### ASSIGNMENT
Extract the opening line of the entries and every line after it, stopping at and including the line that contains "Picture 2: The". Do not include pictures.

....................

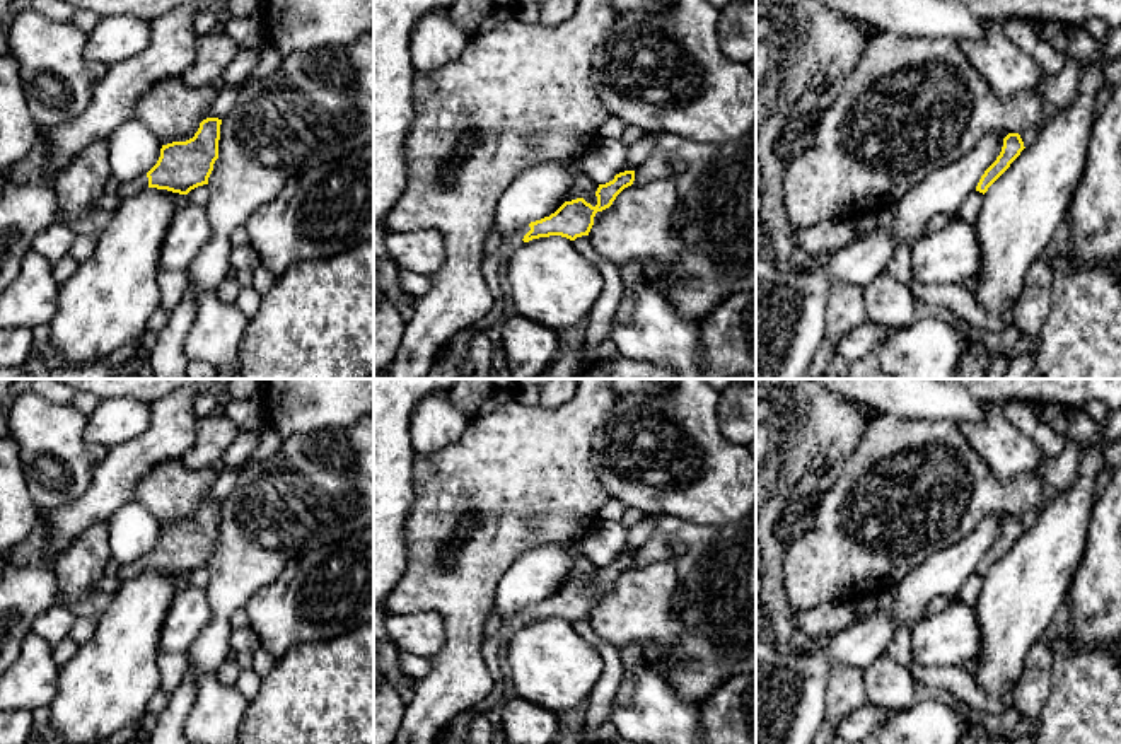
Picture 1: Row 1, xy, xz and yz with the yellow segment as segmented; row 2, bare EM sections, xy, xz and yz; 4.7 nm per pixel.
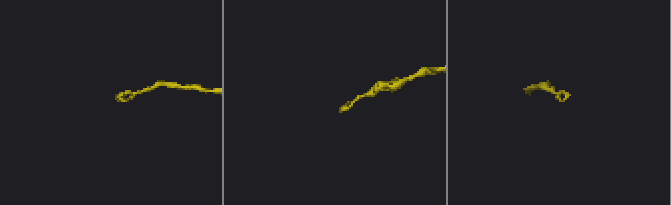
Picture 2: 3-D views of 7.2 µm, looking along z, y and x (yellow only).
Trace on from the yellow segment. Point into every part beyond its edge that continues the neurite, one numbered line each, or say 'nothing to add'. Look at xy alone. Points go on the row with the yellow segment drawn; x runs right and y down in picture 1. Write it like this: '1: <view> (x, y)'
1: xy (139, 185)

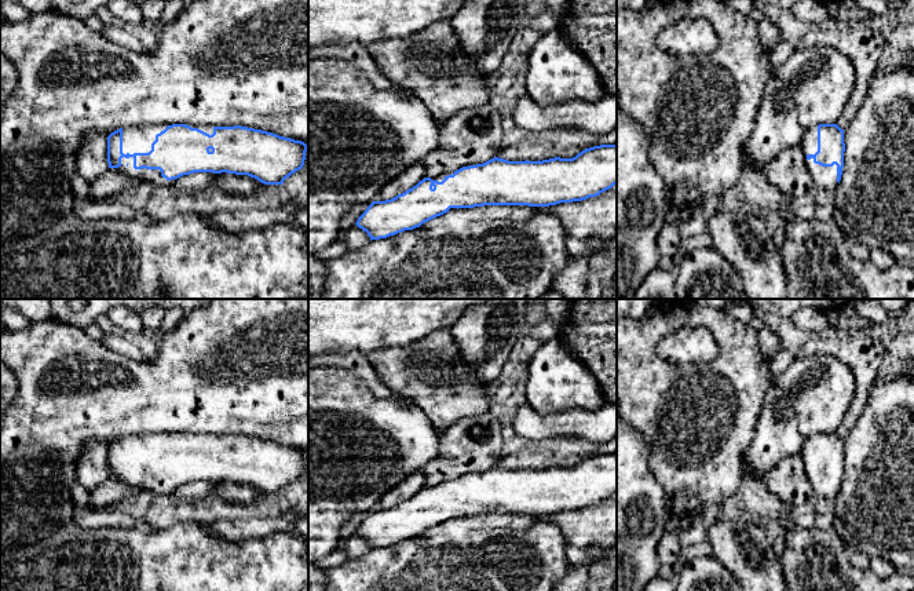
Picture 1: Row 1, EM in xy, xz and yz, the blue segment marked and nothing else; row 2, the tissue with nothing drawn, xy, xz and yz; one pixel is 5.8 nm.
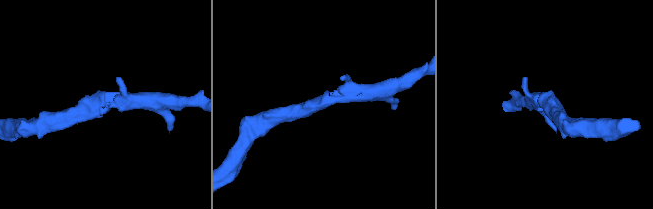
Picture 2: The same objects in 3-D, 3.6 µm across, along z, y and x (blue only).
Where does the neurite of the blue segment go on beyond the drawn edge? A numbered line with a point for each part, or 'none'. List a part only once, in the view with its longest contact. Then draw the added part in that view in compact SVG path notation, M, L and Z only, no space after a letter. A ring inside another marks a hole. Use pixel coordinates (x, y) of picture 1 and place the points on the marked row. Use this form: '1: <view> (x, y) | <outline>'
1: xy (152, 178) | M134 157L121 158L121 165L117 168L120 169L124 175L132 178L132 179L139 179L143 180L149 189L156 187L156 186L165 186L165 185L172 185L176 179L167 180L165 178L161 176L160 169L135 169L134 168Z

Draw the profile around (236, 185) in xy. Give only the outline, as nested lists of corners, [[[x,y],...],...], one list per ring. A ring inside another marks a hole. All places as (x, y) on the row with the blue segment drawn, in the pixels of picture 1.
[[[222,172],[216,175],[212,185],[231,196],[252,196],[259,190],[262,182],[248,175]]]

....................

### RESPONSE
Picture 1: Row 1, xy, xz and yz with the yellow segment as segmented; row 2, bare EM sections, xy, xz and yz; 4.7 nm per pixel.
Picture 2: 3-D views of 7.2 µm, looking along z, y and x (yellow only).
Trace on from the yellow segment. Point into every part beyond its edge that continues the neurite, one numbered line each, or say 'nothing to add'. Look at xy alone. Points go on the row with the yellow segment drawn; x runs right and y down in picture 1. Write it like this: '1: <view> (x, y)'
1: xy (139, 185)

Picture 1: Row 1, EM in xy, xz and yz, the blue segment marked and nothing else; row 2, the tissue with nothing drawn, xy, xz and yz; one pixel is 5.8 nm.
Picture 2: The same objects in 3-D, 3.6 µm across, along z, y and x (blue only).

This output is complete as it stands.